Your assignment:
Count the lines in the items below that contain the string "報道関係資料", and state only that number.

----- Data to use -----

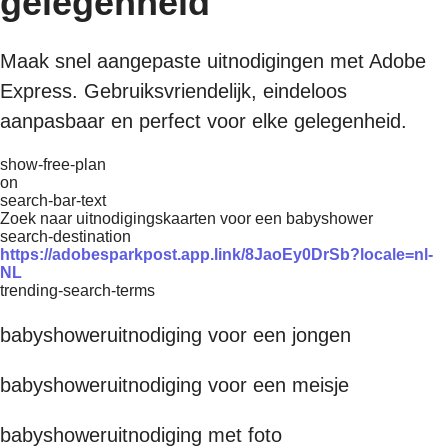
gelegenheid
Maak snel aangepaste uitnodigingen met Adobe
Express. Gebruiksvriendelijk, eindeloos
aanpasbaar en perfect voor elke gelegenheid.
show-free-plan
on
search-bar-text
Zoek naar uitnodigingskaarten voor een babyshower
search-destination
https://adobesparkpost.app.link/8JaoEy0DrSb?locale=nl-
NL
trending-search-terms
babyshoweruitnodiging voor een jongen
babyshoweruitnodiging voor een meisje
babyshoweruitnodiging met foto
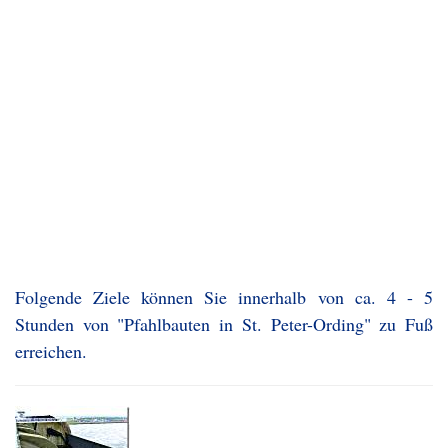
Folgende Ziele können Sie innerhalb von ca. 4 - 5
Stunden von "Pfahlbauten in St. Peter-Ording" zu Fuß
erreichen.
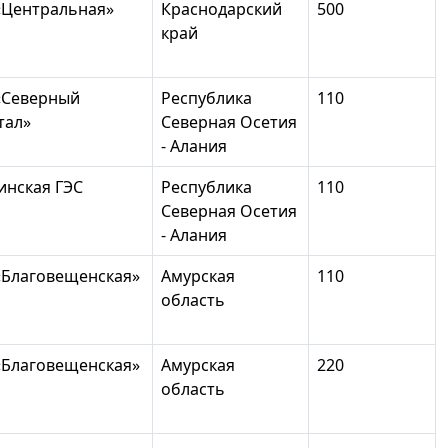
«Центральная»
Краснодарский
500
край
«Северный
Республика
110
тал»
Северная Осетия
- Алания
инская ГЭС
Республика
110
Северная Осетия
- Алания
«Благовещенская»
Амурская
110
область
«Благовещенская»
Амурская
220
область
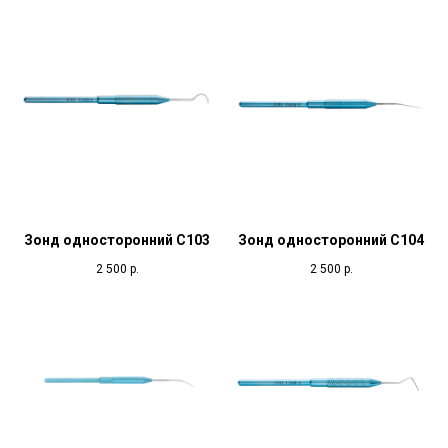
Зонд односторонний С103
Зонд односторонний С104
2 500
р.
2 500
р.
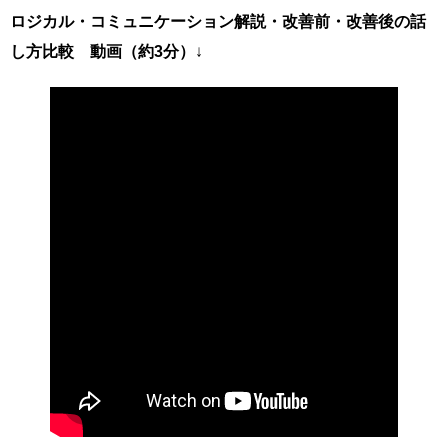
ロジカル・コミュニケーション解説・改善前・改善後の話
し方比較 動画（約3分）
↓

-----
----- Data to use -----

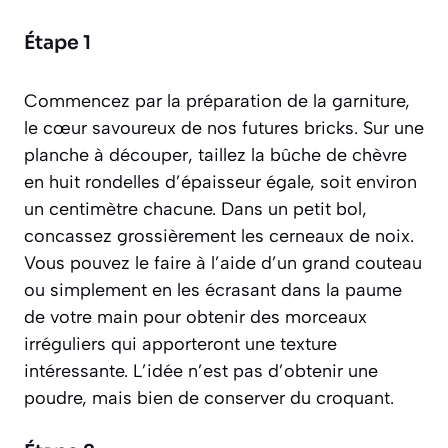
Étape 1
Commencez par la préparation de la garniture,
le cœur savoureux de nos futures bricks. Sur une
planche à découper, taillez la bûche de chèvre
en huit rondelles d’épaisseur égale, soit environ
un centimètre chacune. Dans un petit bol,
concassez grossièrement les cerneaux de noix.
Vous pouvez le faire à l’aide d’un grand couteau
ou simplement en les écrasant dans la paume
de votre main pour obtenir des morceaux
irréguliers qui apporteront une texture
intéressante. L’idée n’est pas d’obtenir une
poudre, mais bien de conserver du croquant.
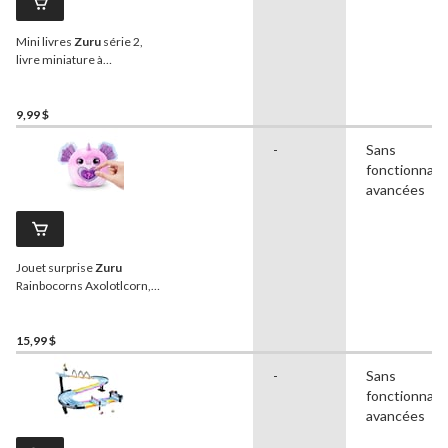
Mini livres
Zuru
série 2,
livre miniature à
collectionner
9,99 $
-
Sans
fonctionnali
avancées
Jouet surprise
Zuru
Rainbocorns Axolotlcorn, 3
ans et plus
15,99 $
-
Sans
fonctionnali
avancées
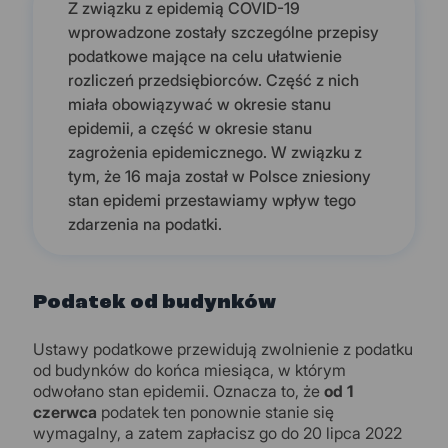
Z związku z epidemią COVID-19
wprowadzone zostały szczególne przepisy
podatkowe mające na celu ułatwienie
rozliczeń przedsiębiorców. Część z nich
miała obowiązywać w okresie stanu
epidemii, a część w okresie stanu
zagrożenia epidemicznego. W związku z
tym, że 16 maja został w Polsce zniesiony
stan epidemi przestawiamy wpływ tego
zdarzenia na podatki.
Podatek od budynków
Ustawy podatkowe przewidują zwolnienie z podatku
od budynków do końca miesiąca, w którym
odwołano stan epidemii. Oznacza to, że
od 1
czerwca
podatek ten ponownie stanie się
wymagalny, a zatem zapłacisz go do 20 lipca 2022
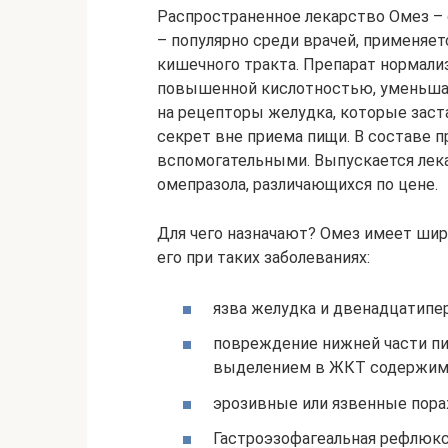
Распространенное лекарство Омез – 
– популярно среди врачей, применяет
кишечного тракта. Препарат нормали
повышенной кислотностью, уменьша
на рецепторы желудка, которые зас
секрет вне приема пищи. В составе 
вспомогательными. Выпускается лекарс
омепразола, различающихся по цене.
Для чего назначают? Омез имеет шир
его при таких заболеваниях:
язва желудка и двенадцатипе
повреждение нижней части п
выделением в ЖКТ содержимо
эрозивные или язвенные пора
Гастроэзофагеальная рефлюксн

-----
----- Data to use -----

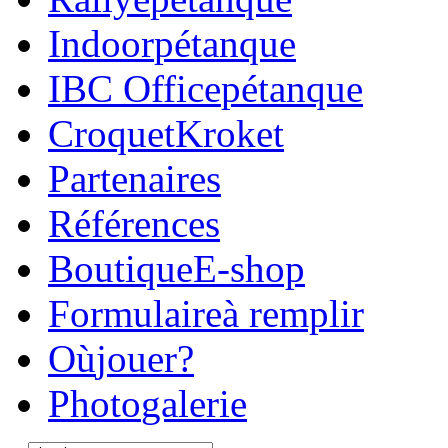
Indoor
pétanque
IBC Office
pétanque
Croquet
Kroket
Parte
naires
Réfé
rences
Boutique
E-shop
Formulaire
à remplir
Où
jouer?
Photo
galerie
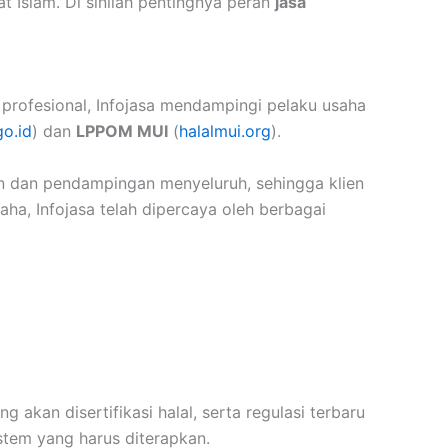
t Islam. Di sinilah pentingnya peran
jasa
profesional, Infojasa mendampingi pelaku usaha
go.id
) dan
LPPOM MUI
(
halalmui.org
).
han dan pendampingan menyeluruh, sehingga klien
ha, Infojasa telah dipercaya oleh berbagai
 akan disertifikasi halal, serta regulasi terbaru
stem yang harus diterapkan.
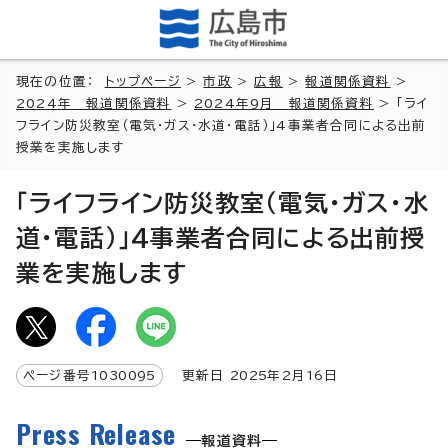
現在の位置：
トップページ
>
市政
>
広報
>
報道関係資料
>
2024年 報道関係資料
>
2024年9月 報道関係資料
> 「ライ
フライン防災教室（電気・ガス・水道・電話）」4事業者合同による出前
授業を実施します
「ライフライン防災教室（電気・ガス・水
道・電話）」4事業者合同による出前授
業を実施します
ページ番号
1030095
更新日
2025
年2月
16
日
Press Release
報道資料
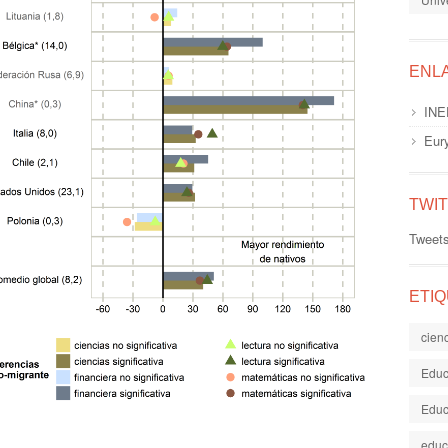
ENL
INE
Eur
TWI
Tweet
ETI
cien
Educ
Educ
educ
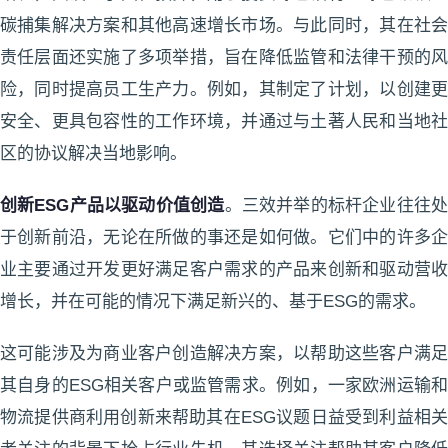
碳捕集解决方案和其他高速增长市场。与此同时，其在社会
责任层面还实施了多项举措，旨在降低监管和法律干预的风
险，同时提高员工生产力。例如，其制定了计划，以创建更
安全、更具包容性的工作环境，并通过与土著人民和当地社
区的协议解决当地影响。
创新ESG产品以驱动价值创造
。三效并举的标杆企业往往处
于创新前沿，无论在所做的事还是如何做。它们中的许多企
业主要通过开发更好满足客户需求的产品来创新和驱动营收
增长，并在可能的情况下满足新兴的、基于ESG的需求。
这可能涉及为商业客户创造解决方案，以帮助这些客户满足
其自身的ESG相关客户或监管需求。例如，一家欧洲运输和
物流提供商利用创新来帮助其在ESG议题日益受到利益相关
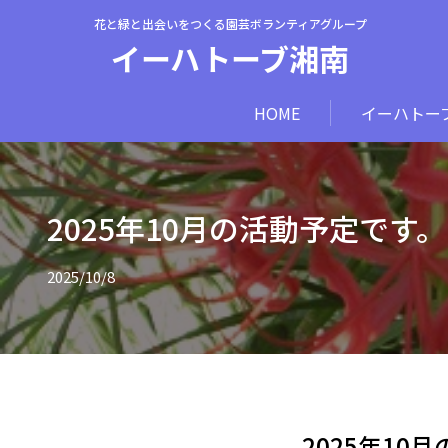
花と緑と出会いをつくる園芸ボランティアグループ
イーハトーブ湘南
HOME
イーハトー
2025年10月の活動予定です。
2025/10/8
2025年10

-----

Expected answer:
3